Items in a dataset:
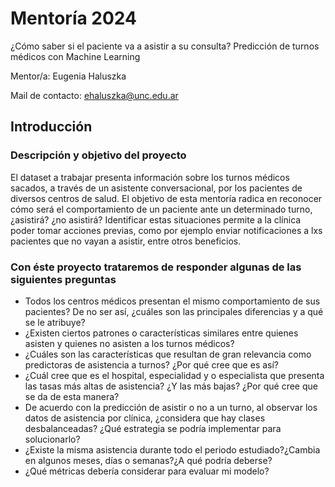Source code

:# Mentoría 2024
¿Cómo saber si el paciente va a asistir a su consulta? Predicción de turnos médicos con Machine Learning

Mentor/a: Eugenia Haluszka

Mail de contacto: ehaluszka@unc.edu.ar

## Introducción
### Descripción y objetivo del proyecto 
El dataset a trabajar presenta información sobre los turnos médicos sacados, a través de un asistente conversacional, por los pacientes de diversos centros de salud. El objetivo de esta mentoría radica en reconocer cómo será el comportamiento de un paciente ante un determinado turno, ¿asistirá? ¿no asistirá? Identificar estas situaciones permite a la clínica poder tomar acciones previas, como por ejemplo enviar notificaciones a lxs pacientes que no vayan a asistir, entre otros beneficios.

### Con éste proyecto trataremos de responder algunas de las siguientes preguntas
- Todos los centros médicos presentan el mismo comportamiento de sus pacientes? De no ser así, ¿cuáles son las principales diferencias y a qué se le atribuye?
- ¿Existen ciertos patrones o características similares entre quienes asisten y quienes no asisten a los turnos médicos?
- ¿Cuáles son las características que resultan de gran relevancia como predictoras de asistencia a turnos? ¿Por qué cree que es así?
- ¿Cuál cree que es el hospital, especialidad y o especialista que presenta las tasas más altas de asistencia? ¿Y las más bajas? ¿Por qué cree que se da de esta manera?
- De acuerdo con la predicción de asistir o no a un turno, al observar los datos de asistencia por clínica, ¿considera que hay clases desbalanceadas? ¿Qué estrategia se podría implementar para solucionarlo?
- ¿Existe la misma asistencia durante todo el periodo estudiado?¿Cambia en algunos meses, días o semanas?¿A qué podría deberse?
- ¿Qué métricas debería considerar para evaluar mi modelo?


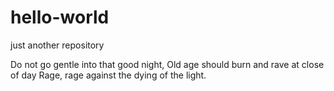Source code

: # hello-world
just another repository

Do not go gentle into that good night,
Old age should burn and rave at close of day
Rage, rage against the dying of the light.


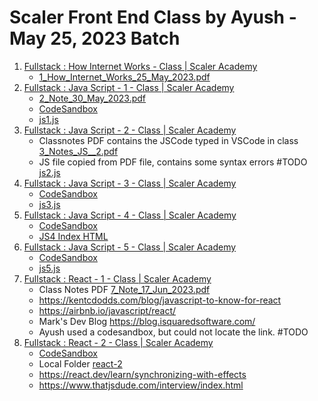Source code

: # Scaler Front End Class by Ayush - May 25, 2023 Batch

1.  [Fullstack : How Internet Works - Class | Scaler Academy](https://www.scaler.com/academy/mentee-dashboard/class/78309/session?navref=cl_dd)
    - [1_How_Internet_Works_25_May_2023.pdf](./1_How_Internet_Works_25_May_2023.pdf)
2. [Fullstack : Java Script - 1 - Class | Scaler Academy](https://www.scaler.com/academy/mentee-dashboard/class/87153/session?navref=cl_ftr)
   - [2_Note_30_May_2023.pdf](./2_Note_30_May_2023.pdf)
   - [CodeSandbox](https://codesandbox.io/s/dreamy-robinson-8pemze)
   - [js1.js](./js1.js)
3. [Fullstack : Java Script - 2 - Class | Scaler Academy](https://www.scaler.com/academy/mentee-dashboard/class/78327/session?navref=cl_ftr)
    - Classnotes PDF contains the JSCode typed in VSCode in class [3_Notes_JS__2.pdf](./3_Notes_JS__2.pdf)
    - JS file copied from PDF file, contains some syntax errors #TODO [js2.js](./js2.js)
4. [Fullstack : Java Script - 3 - Class | Scaler Academy](https://www.scaler.com/academy/mentee-dashboard/class/78393/session?navref=cl_dd)
    - [CodeSandbox](https://codesandbox.io/s/sweet-panini-fsxt66?file=/script.js)
    - [js3.js](./js3.js)
5. [Fullstack : Java Script - 4 - Class | Scaler Academy](https://www.scaler.com/academy/mentee-dashboard/class/78369/session?navref=cl_dd)
    - [CodeSandbox](https://codesandbox.io/s/js4-or14nn?file=/src/index.js)
    - [JS4 Index HTML](./js4/index.html)
6. [Fullstack : Java Script - 5 - Class | Scaler Academy](https://www.scaler.com/academy/mentee-dashboard/class/92618/session?navref=cl_dd)
    - [CodeSandbox](https://codesandbox.io/s/js-5-799nq4?file=/src/index.js)
    - [js5.js](./js5.js)
7. [Fullstack : React - 1 - Class | Scaler Academy](https://www.scaler.com/academy/mentee-dashboard/class/78333/session?navref=cl_dd)
    - Class Notes PDF [7_Note_17_Jun_2023.pdf](./7_Note_17_Jun_2023.pdf)
    - https://kentcdodds.com/blog/javascript-to-know-for-react
    - https://airbnb.io/javascript/react/
    - Mark's Dev Blog https://blog.isquaredsoftware.com/
    - Ayush used a codesandbox, but could not locate the link. #TODO
8. [Fullstack : React - 2 - Class | Scaler Academy](https://www.scaler.com/academy/mentee-dashboard/class/78387/session?navref=cl_dd)
    - [CodeSandbox](https://codesandbox.io/s/react-2-t2ggl3?file=/src/App.js)
    -  Local Folder [react-2](./react-2/)
    - https://react.dev/learn/synchronizing-with-effects
    - https://www.thatjsdude.com/interview/index.html
    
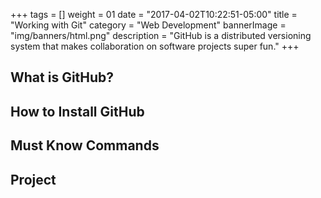 +++
tags = []
weight = 01
date = "2017-04-02T10:22:51-05:00"
title = "Working with Git"
category = "Web Development"
bannerImage = "img/banners/html.png"
description = "GitHub is a distributed versioning system that makes collaboration on software projects super fun."
+++

## What is GitHub?

## How to Install GitHub

## Must Know Commands 
## Project 



































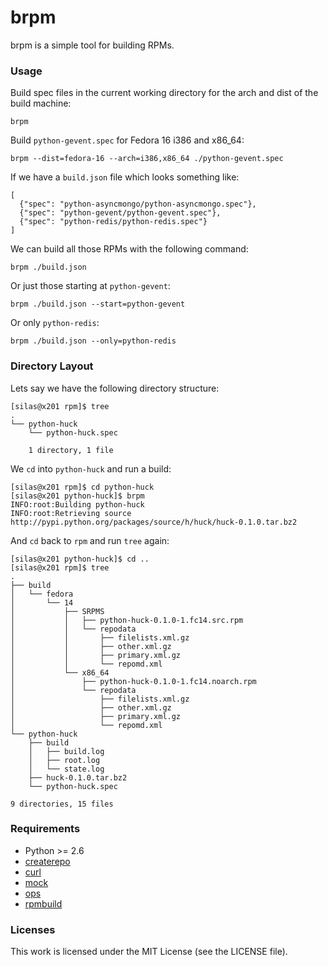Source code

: brpm
====

brpm is a simple tool for building RPMs.

### Usage

Build spec files in the current working directory for the arch and dist of the
build machine:

    brpm

Build `python-gevent.spec` for Fedora 16 i386 and x86\_64:

    brpm --dist=fedora-16 --arch=i386,x86_64 ./python-gevent.spec

If we have a `build.json` file which looks something like:

    [
      {"spec": "python-asyncmongo/python-asyncmongo.spec"},
      {"spec": "python-gevent/python-gevent.spec"},
      {"spec": "python-redis/python-redis.spec"}
    ]

We can build all those RPMs with the following command:

    brpm ./build.json

Or just those starting at `python-gevent`:

    brpm ./build.json --start=python-gevent

Or only `python-redis`:

    brpm ./build.json --only=python-redis

### Directory Layout

Lets say we have the following directory structure:

    [silas@x201 rpm]$ tree
    .
    └── python-huck
        └── python-huck.spec

        1 directory, 1 file

We `cd` into `python-huck` and run a build:

    [silas@x201 rpm]$ cd python-huck
    [silas@x201 python-huck]$ brpm
    INFO:root:Building python-huck
    INFO:root:Retrieving source http://pypi.python.org/packages/source/h/huck/huck-0.1.0.tar.bz2

And `cd` back to `rpm` and run `tree` again:

    [silas@x201 python-huck]$ cd ..
    [silas@x201 rpm]$ tree
    .
    ├── build
    │   └── fedora
    │       └── 14
    │           ├── SRPMS
    │           │   ├── python-huck-0.1.0-1.fc14.src.rpm
    │           │   └── repodata
    │           │       ├── filelists.xml.gz
    │           │       ├── other.xml.gz
    │           │       ├── primary.xml.gz
    │           │       └── repomd.xml
    │           └── x86_64
    │               ├── python-huck-0.1.0-1.fc14.noarch.rpm
    │               └── repodata
    │                   ├── filelists.xml.gz
    │                   ├── other.xml.gz
    │                   ├── primary.xml.gz
    │                   └── repomd.xml
    └── python-huck
        ├── build
        │   ├── build.log
        │   ├── root.log
        │   └── state.log
        ├── huck-0.1.0.tar.bz2
        └── python-huck.spec

    9 directories, 15 files

### Requirements

* Python >= 2.6
* [createrepo](https://admin.fedoraproject.org/pkgdb/acls/name/createrepo)
* [curl](https://admin.fedoraproject.org/pkgdb/acls/name/curl)
* [mock](https://admin.fedoraproject.org/pkgdb/acls/name/mock)
* [ops](https://github.com/silas/ops)
* [rpmbuild](https://admin.fedoraproject.org/pkgdb/acls/name/rpm)

### Licenses

This work is licensed under the MIT License (see the LICENSE file).
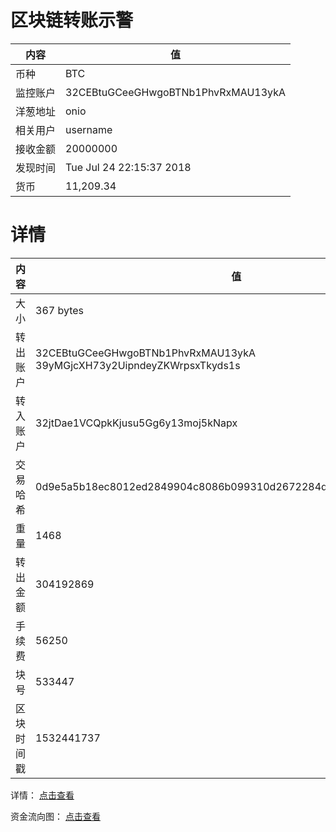 ﻿# 区块链转账示警
|内容|值|
| ----- | ---- |
| 币种 | BTC |
|监控账户 | 32CEBtuGCeeGHwgoBTNb1PhvRxMAU13ykA |
 |洋葱地址 | onio | 
 |相关用户 | username | 
|接收金额 | 20000000 |
|发现时间 |Tue Jul 24 22:15:37 2018|
|货币 |11,209.34 |


# 详情
|内容|值|
| ---  |  ----- |
|大小   | 367 bytes |
|转出账户 |  32CEBtuGCeeGHwgoBTNb1PhvRxMAU13ykA<br/>  39yMGjcXH73y2UipndeyZKWrpsxTkyds1s<br/>  |
|转入账户 |  32jtDae1VCQpkKjusu5Gg6y13moj5kNapx<br/>  |
|交易哈希 | 0d9e5a5b18ec8012ed2849904c8086b099310d2672284d9ea5280f6733236f08 |
|重量 | 1468 |
|转出金额 | 304192869 |
|手续费 | 56250 |
|块号 |533447|
|区块时间戳 | 1532441737 |


详情： [点击查看]( https://blockchain.info/tx/0d9e5a5b18ec8012ed2849904c8086b099310d2672284d9ea5280f6733236f08)

资金流向图： [点击查看](https://blockchain.info/tree/362374931)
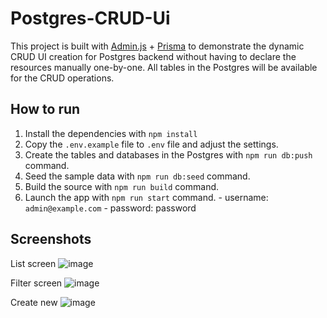# Postgres-CRUD-Ui

This project is built with [Admin.js](https://github.com/SoftwareBrothers/adminjs) + [Prisma](https://www.prisma.io/docs) to demonstrate the dynamic CRUD UI creation for Postgres backend without having to declare the resources manually one-by-one. All tables in the Postgres will be available for the CRUD operations.

## How to run

  1. Install the dependencies with `npm install`
  2. Copy the `.env.example` file to `.env` file and adjust the settings.
  3. Create the tables and databases in the Postgres with `npm run db:push` command.
  4. Seed the sample data with `npm run db:seed` command.
  5. Build the source with `npm run build` command.
  6. Launch the app with `npm run start` command.
    - username: `admin@example.com` 
    - password: password
     
## Screenshots

List screen
![image](https://github.com/user-attachments/assets/0dbc4b73-9db1-4996-9b23-2d7babcb6e42)

Filter screen
![image](https://github.com/user-attachments/assets/dd2cccb9-fc46-44f2-89ad-f5b23cf08783)

Create new 
![image](https://github.com/user-attachments/assets/99806ea5-a0fe-4f8c-93f5-ec7d5e9c362f)

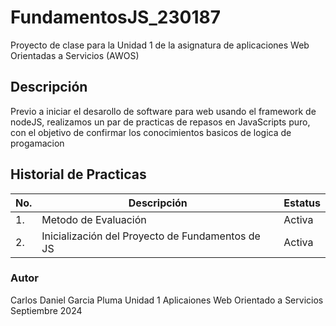 # FundamentosJS_230187
Proyecto de clase para la Unidad 1 de la asignatura de aplicaciones Web Orientadas a Servicios (AWOS)

## Descripción  
Previo a iniciar el desarollo de software para web usando el framework de nodeJS, realizamos un par de practicas de repasos en JavaScripts puro, con el objetivo de confirmar los conocimientos basicos de logica de progamacion 

## Historial de Practicas
|No.|Descripción|Estatus|
|--|--|--|
|1.|Metodo de Evaluación|Activa|
|2.|Inicialización del Proyecto de Fundamentos de JS|Activa|

### Autor
Carlos Daniel Garcia Pluma 
Unidad 1
Aplicaiones Web Orientado a Servicios
Septiembre 2024
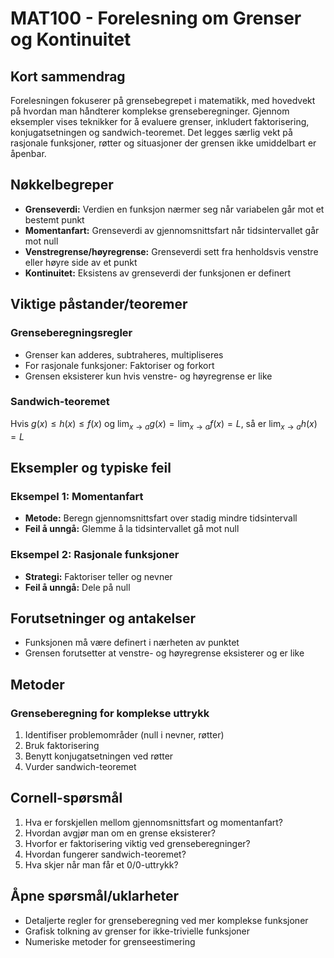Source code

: # MAT100 - Forelesning om Grenser og Kontinuitet

## Kort sammendrag
Forelesningen fokuserer på grensebegrepet i matematikk, med hovedvekt på hvordan man håndterer komplekse grenseberegninger. Gjennom eksempler vises teknikker for å evaluere grenser, inkludert faktorisering, konjugatsetningen og sandwich-teoremet. Det legges særlig vekt på rasjonale funksjoner, røtter og situasjoner der grensen ikke umiddelbart er åpenbar.

## Nøkkelbegreper
- **Grenseverdi:** Verdien en funksjon nærmer seg når variabelen går mot et bestemt punkt
- **Momentanfart:** Grenseverdi av gjennomsnittsfart når tidsintervallet går mot null
- **Venstregrense/høyregrense:** Grenseverdi sett fra henholdsvis venstre eller høyre side av et punkt
- **Kontinuitet:** Eksistens av grenseverdi der funksjonen er definert

## Viktige påstander/teoremer

### Grenseberegningsregler
- Grenser kan adderes, subtraheres, multipliseres
- For rasjonale funksjoner: Faktoriser og forkort
- Grensen eksisterer kun hvis venstre- og høyregrense er like

### Sandwich-teoremet
Hvis $g(x) \leq h(x) \leq f(x)$ og $\lim_{x \to a} g(x) = \lim_{x \to a} f(x) = L$, så er $\lim_{x \to a} h(x) = L$

## Eksempler og typiske feil

### Eksempel 1: Momentanfart
- **Metode:** Beregn gjennomsnittsfart over stadig mindre tidsintervall
- **Feil å unngå:** Glemme å la tidsintervallet gå mot null

### Eksempel 2: Rasjonale funksjoner
- **Strategi:** Faktoriser teller og nevner
- **Feil å unngå:** Dele på null

## Forutsetninger og antakelser
- Funksjonen må være definert i nærheten av punktet
- Grensen forutsetter at venstre- og høyregrense eksisterer og er like

## Metoder

### Grenseberegning for komplekse uttrykk
1. Identifiser problemområder (null i nevner, røtter)
2. Bruk faktorisering
3. Benytt konjugatsetningen ved røtter
4. Vurder sandwich-teoremet

## Cornell-spørsmål
1. Hva er forskjellen mellom gjennomsnittsfart og momentanfart?
2. Hvordan avgjør man om en grense eksisterer?
3. Hvorfor er faktorisering viktig ved grenseberegninger?
4. Hvordan fungerer sandwich-teoremet?
5. Hva skjer når man får et 0/0-uttrykk?

## Åpne spørsmål/uklarheter
- Detaljerte regler for grenseberegning ved mer komplekse funksjoner
- Grafisk tolkning av grenser for ikke-trivielle funksjoner
- Numeriske metoder for grenseestimering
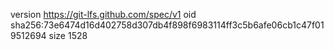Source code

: version https://git-lfs.github.com/spec/v1
oid sha256:73e6474d16d402758d307db4f898f6983114ff3c5b6afe06cb1c47f019512694
size 1528
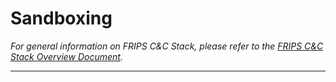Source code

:# Sandboxing

*For general information on FRIPS C&C Stack, please refer to the [FRIPS C&C Stack Overview Document](/documentation/general/FRIPS_C%26C_StackOverview.md).*

---

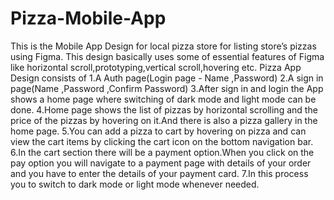 # Pizza-Mobile-App
This is the Mobile App Design for local pizza store for listing store’s pizzas using Figma.
This design basically uses some of essential features of Figma like horizontal scroll,prototyping,vertical scroll,hovering etc.
Pizza App Design consists of 
1.A Auth page(Login page - Name ,Password)
2.A sign in page(Name ,Password ,Confirm Password)
3.After sign in and login the App shows a home page where switching of dark mode and light mode can be done.
4.Home page shows the list of pizzas by horizontal scrolling and the price of the pizzas by hovering on it.And there is also a pizza gallery in the home page.
5.You can add a pizza to cart by hovering on pizza and can view the cart items by clicking the cart icon on the bottom navigation bar.
6.In the cart section there will be a payment option.When you click on the pay option you will navigate to a payment page with details of your order and you have to enter the details of your payment card.
7.In this process you to switch to dark mode or light mode whenever needed.

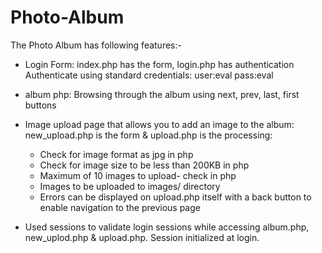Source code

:# Photo-Album
The Photo Album has following features:-

- Login Form: index.php has the form, login.php has authentication
Authenticate using standard credentials: 
	user:eval 
	pass:eval
	
- album php: Browsing through the album using next, prev, last, first buttons

- Image upload page that allows you to add an image to the album: new_upload.php is the form 
  & upload.php is the processing:
		
	- Check for image format as jpg in php
	- Check for image size to be less than 200KB in php
	- Maximum of 10 images to upload- check in php
	- Images to be uploaded to images/ directory 
	- Errors can be displayed on upload.php itself with a back button to 
	  enable navigation to the previous page

- Used sessions to validate login sessions while accessing album.php, new_uplod.php & upload.php. 
Session initialized at login.
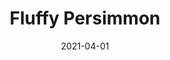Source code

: ---
description: "Pattern%3A%20Fluffy%20%7C%20Color%3A%20Persimmon%20%7C%20width%3A%2054%u201D%20%7C%20Content%3A%20100%25%20Polyester%20%7C%20Abrasion%3A%2050%2C000%20Double%20Rubs%20-%20Wyzenbeek%20Method%20%7C%20Repeat%3A%20n/a%20%7C%20Finish%3A%20INCASE%20by%20CRYPTON%20%7C%20Flammability%3A%20NFPA%20260%2C%20UFAC%20Class%201%2C%20CAL%20117%20%7C%20Applications%3A%20Contract%20/%20Hospitality%2C%20Residential%20%7C%20"
tags: 
  - "Lark Fontaine"
  - "Fluffy"
  - "Textiles"
image_primary: "img/Persimmon_large.jpg"
href: "https://www.larkfontaine.com/collections/textiles/products/fluffy-persimmon"
designer: "Lark Fontaine"
title: "Fluffy Persimmon"
category: "Textiles"
subtitle: ""
manufacturer: "Lark Fontaine"
slug: "/manufacturers/lark-fontaine/textiles/lark-fontaine-fluffy-persimmon"
date: "2021-04-01"
---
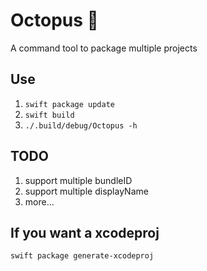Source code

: # Octopus 🐙
A command tool to package multiple projects

## Use
1. `swift package update`
2. `swift build`
3. `./.build/debug/Octopus -h`

## TODO
1. support multiple bundleID
2. support multiple displayName
3. more...

## If you want a xcodeproj
`swift package generate-xcodeproj`
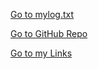 ---
---

[Go to mylog.txt](/TXT/mylog.txt)

[Go to GitHub Repo](https://github.com/hollowsyde/ostest)

[Go to my Links](/LINKS/)
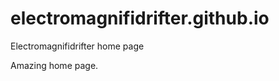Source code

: # electromagnifidrifter.github.io
Electromagnifidrifter home page

Amazing home page.  

  
  
  
    
    
          
  
    

          

  
  
    

        
  

    
    
    

  
  



    
  

  

  
    
  
  


    
    





    
  

  
  
  

  
  


     









  









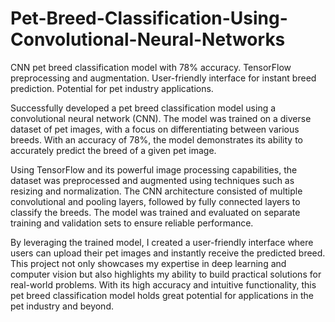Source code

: # Pet-Breed-Classification-Using-Convolutional-Neural-Networks
CNN pet breed classification model with 78% accuracy. TensorFlow preprocessing and augmentation. User-friendly interface for instant breed prediction. Potential for pet industry applications.

Successfully developed a pet breed classification model using a convolutional neural network (CNN). The model was trained on a diverse dataset of pet images, with a focus on differentiating between various breeds. With an accuracy of 78%, the model demonstrates its ability to accurately predict the breed of a given pet image.

Using TensorFlow and its powerful image processing capabilities, the dataset was preprocessed and augmented using techniques such as resizing and normalization. The CNN architecture consisted of multiple convolutional and pooling layers, followed by fully connected layers to classify the breeds. The model was trained and evaluated on separate training and validation sets to ensure reliable performance.

By leveraging the trained model, I created a user-friendly interface where users can upload their pet images and instantly receive the predicted breed. This project not only showcases my expertise in deep learning and computer vision but also highlights my ability to build practical solutions for real-world problems. With its high accuracy and intuitive functionality, this pet breed classification model holds great potential for applications in the pet industry and beyond.
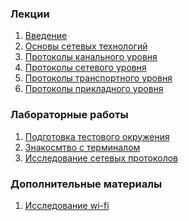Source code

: ### Лекции

1. [Введение](./ta43_intro.svg)
1. [Основы сетевых технологий](./ta43_network.svg)
1. [Протоколы канального уровня](./ta43_data_link_protocols.svg)
1. [Протоколы сетевого уровня]()
1. [Протоколы транспортного уровня]()
1. [Протоколы прикладного уровня]()

### Лабораторные работы

1. [Подготовка тестового окружения](./ta43_lab_env.svg)
1. [Знакосмтво с терминалом](./ta43_lab_terminal.svg)
1. [Исследование сетевых протоколов](./ta43_lab_protocols.svg)


### Дополнительные материалы

1. [Исследование wi-fi](./ta43_wi-fi.svg)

Task to complete:
Locate each line in the records above that contains the string "gevent", and copy those lines.

Task answer:
Build `python-gevent.spec` for Fedora 16 i386 and x86\_64:
    brpm --dist=fedora-16 --arch=i386,x86_64 ./python-gevent.spec
      {"spec": "python-gevent/python-gevent.spec"},
Or just those starting at `python-gevent`:
    brpm ./build.json --start=python-gevent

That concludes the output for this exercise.